About a third of employees in the survey said they want colleagues to know when they’re working, and more than half said they are concerned about how their work performance compares to their peers.
Workers said they want their behavior to be recognized most by their managers, then their peers, department leaders and lastly their company’s leadership team.
Is the rise in digital tracking of employee productivity fueling this behavior?
The pandemic-driven rise of remote work led more companies to use platforms like Microsoft Teams and Slack to streamline employee communications. Without them, communication between decentralized, remote teams would have been impossible. But there’s a catch: such tools also allow for ways to monitor employees — like when and how long they’re online, and how quickly they respond to messages.
This can then lead to a worry that if a person doesn’t appear present and available on these types of platforms, it’ll be assumed they’re not working.
Slack has noticed signs of this behavioral pattern in its own data. “We do sometimes see behaviors in our broader research where desk workers feel obligated to demonstrate when they are working, rather than focusing on hitting their goals,” Christina Janzer, senior vp of research and analytics at Slack said in an email.
So what’s a better approach?
Instead of tracking hours worked or emails sent, companies should build a culture where they measure performance based on actual results, Janzer said.
“Clearly defined expectations help employees prioritize work that has the most impact. It also allows employees to get work done in the most productive way, which often includes time away from a computer in order to focus,” Janzer said.
The workplace communications platform has some features built in to drive more meaningful communications, like the ability to set one’s status to “do not disturb,” which silences notifications to eliminate disruption when focusing on a task.
Workers can also schedule messages to be sent at a later time to not disturb coworkers outside of work hours.
Among its own workforce, Slack has teams define core collaboration hours, or a block of time when employees are expected to be available and responsive, while also defining hours where employees have more flexibility to keep their heads down and focused on a task, or to step away from their computer and work on a whiteboard, Janzer said.

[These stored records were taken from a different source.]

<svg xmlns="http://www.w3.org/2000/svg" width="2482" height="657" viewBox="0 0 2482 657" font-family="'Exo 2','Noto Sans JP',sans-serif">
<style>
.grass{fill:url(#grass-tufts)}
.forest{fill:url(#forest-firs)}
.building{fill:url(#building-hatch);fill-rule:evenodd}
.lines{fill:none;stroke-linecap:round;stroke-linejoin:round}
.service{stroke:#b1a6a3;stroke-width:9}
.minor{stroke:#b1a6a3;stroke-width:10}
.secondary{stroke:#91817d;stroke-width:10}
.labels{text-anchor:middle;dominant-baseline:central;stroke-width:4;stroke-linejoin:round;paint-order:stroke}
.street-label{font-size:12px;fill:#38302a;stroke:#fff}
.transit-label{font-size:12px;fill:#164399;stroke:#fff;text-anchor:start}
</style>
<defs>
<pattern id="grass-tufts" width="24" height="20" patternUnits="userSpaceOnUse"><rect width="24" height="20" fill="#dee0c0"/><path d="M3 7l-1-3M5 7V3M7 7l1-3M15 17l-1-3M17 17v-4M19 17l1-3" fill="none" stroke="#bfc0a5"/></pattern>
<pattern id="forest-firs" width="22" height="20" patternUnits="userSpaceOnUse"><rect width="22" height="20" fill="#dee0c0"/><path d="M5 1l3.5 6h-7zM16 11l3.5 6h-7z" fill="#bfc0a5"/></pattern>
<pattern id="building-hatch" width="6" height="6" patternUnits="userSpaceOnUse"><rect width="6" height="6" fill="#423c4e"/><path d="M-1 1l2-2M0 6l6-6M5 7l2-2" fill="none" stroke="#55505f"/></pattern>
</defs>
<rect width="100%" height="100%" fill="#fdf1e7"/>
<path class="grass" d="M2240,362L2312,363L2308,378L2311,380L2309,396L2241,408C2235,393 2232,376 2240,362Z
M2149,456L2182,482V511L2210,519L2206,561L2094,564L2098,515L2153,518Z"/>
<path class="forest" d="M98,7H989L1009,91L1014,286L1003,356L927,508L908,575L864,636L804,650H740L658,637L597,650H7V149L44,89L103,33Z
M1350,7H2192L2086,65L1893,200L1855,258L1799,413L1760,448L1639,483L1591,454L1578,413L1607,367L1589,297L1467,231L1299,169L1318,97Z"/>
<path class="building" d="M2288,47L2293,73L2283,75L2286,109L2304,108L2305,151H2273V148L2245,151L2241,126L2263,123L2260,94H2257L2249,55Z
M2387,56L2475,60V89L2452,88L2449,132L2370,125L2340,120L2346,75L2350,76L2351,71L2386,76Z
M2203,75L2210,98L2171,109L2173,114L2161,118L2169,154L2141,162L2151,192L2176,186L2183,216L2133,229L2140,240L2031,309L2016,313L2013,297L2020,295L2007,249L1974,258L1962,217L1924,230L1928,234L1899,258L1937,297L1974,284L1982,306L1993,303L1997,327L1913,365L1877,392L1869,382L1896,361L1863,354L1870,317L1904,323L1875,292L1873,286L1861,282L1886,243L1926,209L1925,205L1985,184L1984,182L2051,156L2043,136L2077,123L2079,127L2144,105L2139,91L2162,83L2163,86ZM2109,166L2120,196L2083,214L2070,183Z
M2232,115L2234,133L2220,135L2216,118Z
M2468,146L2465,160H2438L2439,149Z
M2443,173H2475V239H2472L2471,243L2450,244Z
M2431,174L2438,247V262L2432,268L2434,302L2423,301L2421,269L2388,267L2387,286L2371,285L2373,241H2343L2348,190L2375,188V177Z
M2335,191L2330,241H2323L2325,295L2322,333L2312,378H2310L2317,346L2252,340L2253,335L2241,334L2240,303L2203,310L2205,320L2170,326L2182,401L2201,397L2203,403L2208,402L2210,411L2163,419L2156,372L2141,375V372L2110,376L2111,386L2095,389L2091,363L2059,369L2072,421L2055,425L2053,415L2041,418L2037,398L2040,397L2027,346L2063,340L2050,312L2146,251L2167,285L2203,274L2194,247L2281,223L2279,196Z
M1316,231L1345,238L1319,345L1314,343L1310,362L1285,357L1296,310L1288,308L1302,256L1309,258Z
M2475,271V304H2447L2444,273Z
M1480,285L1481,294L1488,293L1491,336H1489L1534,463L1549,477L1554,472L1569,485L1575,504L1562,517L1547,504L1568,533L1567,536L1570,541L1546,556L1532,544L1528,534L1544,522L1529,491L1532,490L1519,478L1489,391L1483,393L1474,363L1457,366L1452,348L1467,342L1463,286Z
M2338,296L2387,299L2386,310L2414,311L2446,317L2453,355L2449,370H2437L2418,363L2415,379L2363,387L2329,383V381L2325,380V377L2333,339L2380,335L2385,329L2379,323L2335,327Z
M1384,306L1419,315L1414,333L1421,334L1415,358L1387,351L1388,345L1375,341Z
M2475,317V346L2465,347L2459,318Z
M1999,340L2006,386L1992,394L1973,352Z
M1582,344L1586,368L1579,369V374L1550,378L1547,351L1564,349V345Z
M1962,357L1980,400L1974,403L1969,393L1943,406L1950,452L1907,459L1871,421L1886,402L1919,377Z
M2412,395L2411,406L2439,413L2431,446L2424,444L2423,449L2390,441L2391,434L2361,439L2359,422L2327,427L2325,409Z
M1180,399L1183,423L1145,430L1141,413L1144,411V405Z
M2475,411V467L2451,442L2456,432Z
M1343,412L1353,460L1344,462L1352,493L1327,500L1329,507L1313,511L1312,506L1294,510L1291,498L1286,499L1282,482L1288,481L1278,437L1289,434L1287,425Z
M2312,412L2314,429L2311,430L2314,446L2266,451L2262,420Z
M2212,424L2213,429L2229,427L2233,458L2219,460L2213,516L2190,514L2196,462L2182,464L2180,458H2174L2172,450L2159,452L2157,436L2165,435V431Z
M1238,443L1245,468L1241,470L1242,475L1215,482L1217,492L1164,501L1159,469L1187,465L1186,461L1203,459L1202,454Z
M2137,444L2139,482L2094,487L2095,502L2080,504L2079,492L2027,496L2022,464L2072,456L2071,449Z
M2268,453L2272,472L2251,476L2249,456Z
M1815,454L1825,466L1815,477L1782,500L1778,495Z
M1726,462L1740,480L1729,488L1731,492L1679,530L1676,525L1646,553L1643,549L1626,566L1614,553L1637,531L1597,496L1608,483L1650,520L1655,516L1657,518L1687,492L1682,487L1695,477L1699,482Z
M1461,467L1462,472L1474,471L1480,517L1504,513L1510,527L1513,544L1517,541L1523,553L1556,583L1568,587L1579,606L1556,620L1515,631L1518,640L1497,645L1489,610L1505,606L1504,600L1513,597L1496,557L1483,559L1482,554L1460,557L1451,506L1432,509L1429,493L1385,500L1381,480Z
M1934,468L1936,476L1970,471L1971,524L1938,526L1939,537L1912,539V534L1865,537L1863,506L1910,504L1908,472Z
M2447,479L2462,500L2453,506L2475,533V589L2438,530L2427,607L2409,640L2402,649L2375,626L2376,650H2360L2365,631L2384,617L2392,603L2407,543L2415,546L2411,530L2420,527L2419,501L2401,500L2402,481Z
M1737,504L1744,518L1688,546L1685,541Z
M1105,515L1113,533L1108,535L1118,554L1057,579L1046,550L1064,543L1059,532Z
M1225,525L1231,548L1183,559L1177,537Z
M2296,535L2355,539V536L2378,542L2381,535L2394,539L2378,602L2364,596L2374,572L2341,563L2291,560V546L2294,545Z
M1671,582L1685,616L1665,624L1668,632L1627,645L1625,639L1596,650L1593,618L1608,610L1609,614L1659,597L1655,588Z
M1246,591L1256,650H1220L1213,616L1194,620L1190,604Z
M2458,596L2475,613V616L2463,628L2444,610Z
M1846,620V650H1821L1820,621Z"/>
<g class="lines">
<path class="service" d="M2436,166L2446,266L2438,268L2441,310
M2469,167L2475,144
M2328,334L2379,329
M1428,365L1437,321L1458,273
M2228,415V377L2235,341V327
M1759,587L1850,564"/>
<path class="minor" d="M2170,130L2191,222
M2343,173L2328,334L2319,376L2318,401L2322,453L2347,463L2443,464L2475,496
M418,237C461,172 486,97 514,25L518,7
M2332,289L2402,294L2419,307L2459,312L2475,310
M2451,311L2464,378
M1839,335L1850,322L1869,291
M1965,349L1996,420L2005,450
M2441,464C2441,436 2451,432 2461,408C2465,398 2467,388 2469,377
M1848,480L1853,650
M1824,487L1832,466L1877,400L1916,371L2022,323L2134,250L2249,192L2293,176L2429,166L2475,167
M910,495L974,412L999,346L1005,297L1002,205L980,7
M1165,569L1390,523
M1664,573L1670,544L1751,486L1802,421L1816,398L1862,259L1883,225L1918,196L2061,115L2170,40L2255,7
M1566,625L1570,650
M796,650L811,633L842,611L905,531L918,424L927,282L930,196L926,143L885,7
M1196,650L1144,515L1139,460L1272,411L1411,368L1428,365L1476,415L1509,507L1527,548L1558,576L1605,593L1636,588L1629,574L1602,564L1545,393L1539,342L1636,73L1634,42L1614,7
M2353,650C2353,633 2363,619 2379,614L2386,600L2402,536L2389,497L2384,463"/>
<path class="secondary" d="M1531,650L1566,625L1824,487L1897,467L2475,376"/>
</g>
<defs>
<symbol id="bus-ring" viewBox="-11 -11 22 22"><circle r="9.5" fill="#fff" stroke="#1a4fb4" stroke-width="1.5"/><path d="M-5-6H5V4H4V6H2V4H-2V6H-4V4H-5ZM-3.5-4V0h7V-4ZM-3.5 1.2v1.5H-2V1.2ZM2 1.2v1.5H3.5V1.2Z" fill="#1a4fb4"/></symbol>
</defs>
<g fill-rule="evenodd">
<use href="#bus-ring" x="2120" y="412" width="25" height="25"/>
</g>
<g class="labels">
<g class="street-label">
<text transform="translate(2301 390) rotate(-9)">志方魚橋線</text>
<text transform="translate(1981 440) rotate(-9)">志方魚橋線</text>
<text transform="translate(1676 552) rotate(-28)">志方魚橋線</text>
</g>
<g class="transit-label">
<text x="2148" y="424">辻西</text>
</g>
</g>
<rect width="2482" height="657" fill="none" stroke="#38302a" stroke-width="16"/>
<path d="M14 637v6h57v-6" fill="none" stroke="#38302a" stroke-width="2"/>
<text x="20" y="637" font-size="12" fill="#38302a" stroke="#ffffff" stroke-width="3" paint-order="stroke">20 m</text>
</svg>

These digital surveillance tools sound like a bigger problem.
Yes, it’s a misguided way some employers are using to try and get a handle on understanding whether their workforces are productive enough.
Some companies have used employee surveillance software to do things like regularly grab screenshots of a worker’s screen, or track exactly how many hours are spent actively working at a computer.
For workers at companies using actual employee surveillance tools, about 60% said they prioritize tasks that gain them visibility, compared to 12% of those at companies without such tools, according to Visier’s report.
Those monitored by surveillance tools were also more than twice as likely to commit what Visier deems the most egregious performative work behaviors: keeping a computer online while not actually working, having a colleague do a task for them and exaggerating status updates.
What can managers do to try and prevent this?
Like most workplace issues, the answer lies in strong communication. Having managers establish clear goals for employees is a key way to eliminate productivity theater behaviors, said Viser’s Derler.
“If there is no clear performance management system in place where it’s very clear what somebody’s goals are, what somebody’s daily, weekly, monthly tasks should be, then I think people are more prone to try to show externally that they are working or being busy,” she said.
Employers that fail to clearly communicate what an effective, hard worker actually looks at an organization “risk almost needing to resort to surveillance tools,” she said.